(Records to process Opens)
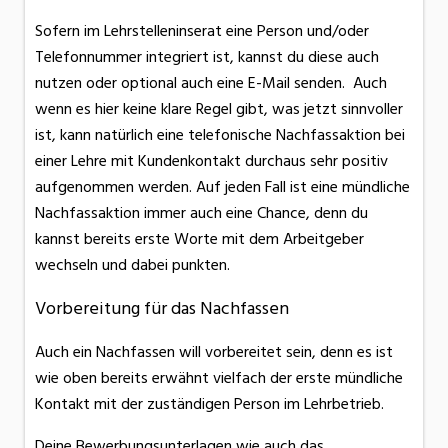
Sofern im Lehrstelleninserat eine Person und/oder
Telefonnummer integriert ist, kannst du diese auch
nutzen oder optional auch eine E-Mail senden. Auch
wenn es hier keine klare Regel gibt, was jetzt sinnvoller
ist, kann natürlich eine telefonische Nachfassaktion bei
einer Lehre mit Kundenkontakt durchaus sehr positiv
aufgenommen werden. Auf jeden Fall ist eine mündliche
Nachfassaktion immer auch eine Chance, denn du
kannst bereits erste Worte mit dem Arbeitgeber
wechseln und dabei punkten.
Vorbereitung für das Nachfassen
Auch ein Nachfassen will vorbereitet sein, denn es ist
wie oben bereits erwähnt vielfach der erste mündliche
Kontakt mit der zuständigen Person im Lehrbetrieb.
Deine Bewerbungsunterlagen wie auch das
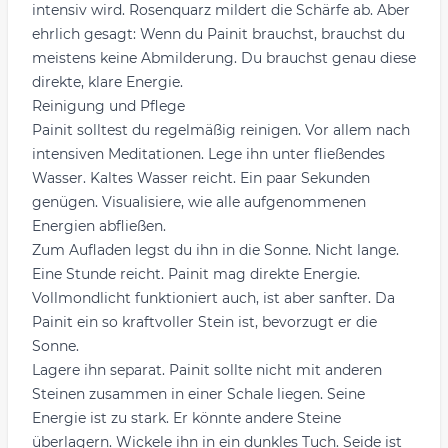
intensiv wird. Rosenquarz mildert die Schärfe ab. Aber
ehrlich gesagt: Wenn du Painit brauchst, brauchst du
meistens keine Abmilderung. Du brauchst genau diese
direkte, klare Energie.
Reinigung und Pflege
Painit solltest du regelmäßig reinigen. Vor allem nach
intensiven Meditationen. Lege ihn unter fließendes
Wasser. Kaltes Wasser reicht. Ein paar Sekunden
genügen. Visualisiere, wie alle aufgenommenen
Energien abfließen.
Zum Aufladen legst du ihn in die Sonne. Nicht lange.
Eine Stunde reicht. Painit mag direkte Energie.
Vollmondlicht funktioniert auch, ist aber sanfter. Da
Painit ein so kraftvoller Stein ist, bevorzugt er die
Sonne.
Lagere ihn separat. Painit sollte nicht mit anderen
Steinen zusammen in einer Schale liegen. Seine
Energie ist zu stark. Er könnte andere Steine
überlagern. Wickele ihn in ein dunkles Tuch. Seide ist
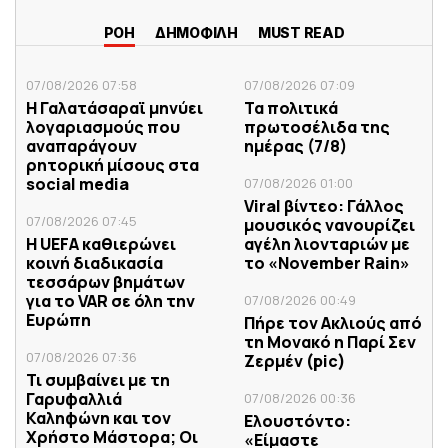
ΡΟΗ
ΔΗΜΟΦΙΛΗ
MUST READ
07/08/2026 07:58
07/08/2026 07:09
Η Γαλατάσαραϊ μηνύει
Τα πολιτικά
λογαριασμούς που
πρωτοσέλιδα της
αναπαράγουν
ημέρας (7/8)
ρητορική μίσους στα
social media
07/08/2026 01:00
Viral βίντεο: Γάλλος
07/08/2026 07:45
μουσικός νανουρίζει
Η UEFA καθιερώνει
αγέλη λιονταριών με
κοινή διαδικασία
το «November Rain»
τεσσάρων βημάτων
για το VAR σε όλη την
07/08/2026 00:49
Ευρώπη
Πήρε τον Ακλιούς από
τη Μονακό η Παρί Σεν
07/08/2026 07:36
Ζερμέν (pic)
Τι συμβαίνει με τη
Γαρυφαλλιά
07/08/2026 00:36
Καληφώνη και τον
Ελουστόντο:
Χρήστο Μάστορα; Οι
«Είμαστε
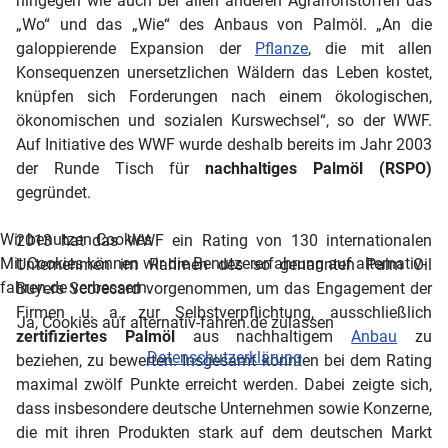
hingegen wie auch bei allen anderen Agrarrohstoffen das
„Wo“ und das „Wie“ des Anbaus von Palmöl. „An die
galoppierende Expansion der
Pflanze
, die mit allen
Konsequenzen unersetzlichen Wäldern das Leben kostet,
knüpfen sich Forderungen nach einem ökologischen,
ökonomischen und sozialen Kurswechsel“, so der WWF.
Auf Initiative des WWF wurde deshalb bereits im Jahr 2003
der Runde Tisch für
nachhaltiges Palmöl (RSPO)
gegründet.
Wir benutzen Cookies
2013 hat das WWF ein Rating von 130 internationalen
Mit Cookies können wir die Benutzererfahrung auf alternativ-
Unternehmen im Rahmen des so genannten Palm Oil
fahren.de verbessern.
Buyers Scorecard vorgenommen, um das Engagement der
Firmen u. a. zur Selbstverpflichtung, ausschließlich
Ja, Cookies auf alternativ-fahren.de zulassen
zertifiziertes Palmöl
aus nachhaltigem
Anbau
zu
Datenschutzerklärung
beziehen, zu bewerten. Insgesamt konnten bei dem Rating
maximal zwölf Punkte erreicht werden. Dabei zeigte sich,
dass insbesondere deutsche Unternehmen sowie Konzerne,
die mit ihren Produkten stark auf dem deutschen Markt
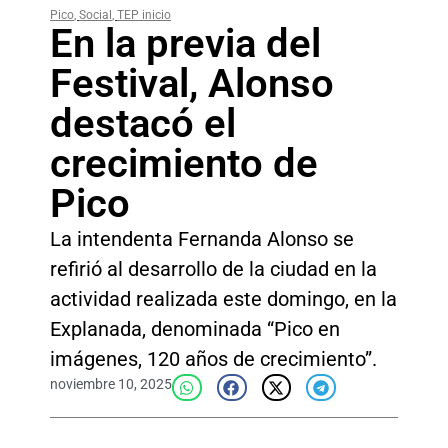
Pico
,
Social
,
TEP inicio
En la previa del
Festival, Alonso
destacó el
crecimiento de
Pico
La intendenta Fernanda Alonso se
refirió al desarrollo de la ciudad en la
actividad realizada este domingo, en la
Explanada, denominada “Pico en
imágenes, 120 años de crecimiento”.
noviembre 10, 2025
(Records to process Closes)
◆ **Exercise description**
From the records above, write out exactly the lines that begin at the line with "Painit ein so" and end at the line with "dass insbesondere deutsche". Pictures must not appear in the output.

◆ **Completed exercise**
Painit ein so kraftvoller Stein ist, bevorzugt er die
Sonne.
Lagere ihn separat. Painit sollte nicht mit anderen
Steinen zusammen in einer Schale liegen. Seine
Energie ist zu stark. Er könnte andere Steine
überlagern. Wickele ihn in ein dunkles Tuch. Seide ist
ΡΟΗ
ΔΗΜΟΦΙΛΗ
MUST READ
07/08/2026 07:58
07/08/2026 07:09
Η Γαλατάσαραϊ μηνύει
Τα πολιτικά
λογαριασμούς που
πρωτοσέλιδα της
αναπαράγουν
ημέρας (7/8)
ρητορική μίσους στα
social media
07/08/2026 01:00
Viral βίντεο: Γάλλος
07/08/2026 07:45
μουσικός νανουρίζει
Η UEFA καθιερώνει
αγέλη λιονταριών με
κοινή διαδικασία
το «November Rain»
τεσσάρων βημάτων
για το VAR σε όλη την
07/08/2026 00:49
Ευρώπη
Πήρε τον Ακλιούς από
τη Μονακό η Παρί Σεν
07/08/2026 07:36
Ζερμέν (pic)
Τι συμβαίνει με τη
Γαρυφαλλιά
07/08/2026 00:36
Καληφώνη και τον
Ελουστόντο:
Χρήστο Μάστορα; Οι
«Είμαστε
hingegen wie auch bei allen anderen Agrarrohstoffen das
„Wo“ und das „Wie“ des Anbaus von Palmöl. „An die
galoppierende Expansion der
Pflanze
, die mit allen
Konsequenzen unersetzlichen Wäldern das Leben kostet,
knüpfen sich Forderungen nach einem ökologischen,
ökonomischen und sozialen Kurswechsel“, so der WWF.
Auf Initiative des WWF wurde deshalb bereits im Jahr 2003
der Runde Tisch für
nachhaltiges Palmöl (RSPO)
gegründet.
Wir benutzen Cookies
2013 hat das WWF ein Rating von 130 internationalen
Mit Cookies können wir die Benutzererfahrung auf alternativ-
Unternehmen im Rahmen des so genannten Palm Oil
fahren.de verbessern.
Buyers Scorecard vorgenommen, um das Engagement der
Firmen u. a. zur Selbstverpflichtung, ausschließlich
Ja, Cookies auf alternativ-fahren.de zulassen
zertifiziertes Palmöl
aus nachhaltigem
Anbau
zu
Datenschutzerklärung
beziehen, zu bewerten. Insgesamt konnten bei dem Rating
maximal zwölf Punkte erreicht werden. Dabei zeigte sich,
dass insbesondere deutsche Unternehmen sowie Konzerne,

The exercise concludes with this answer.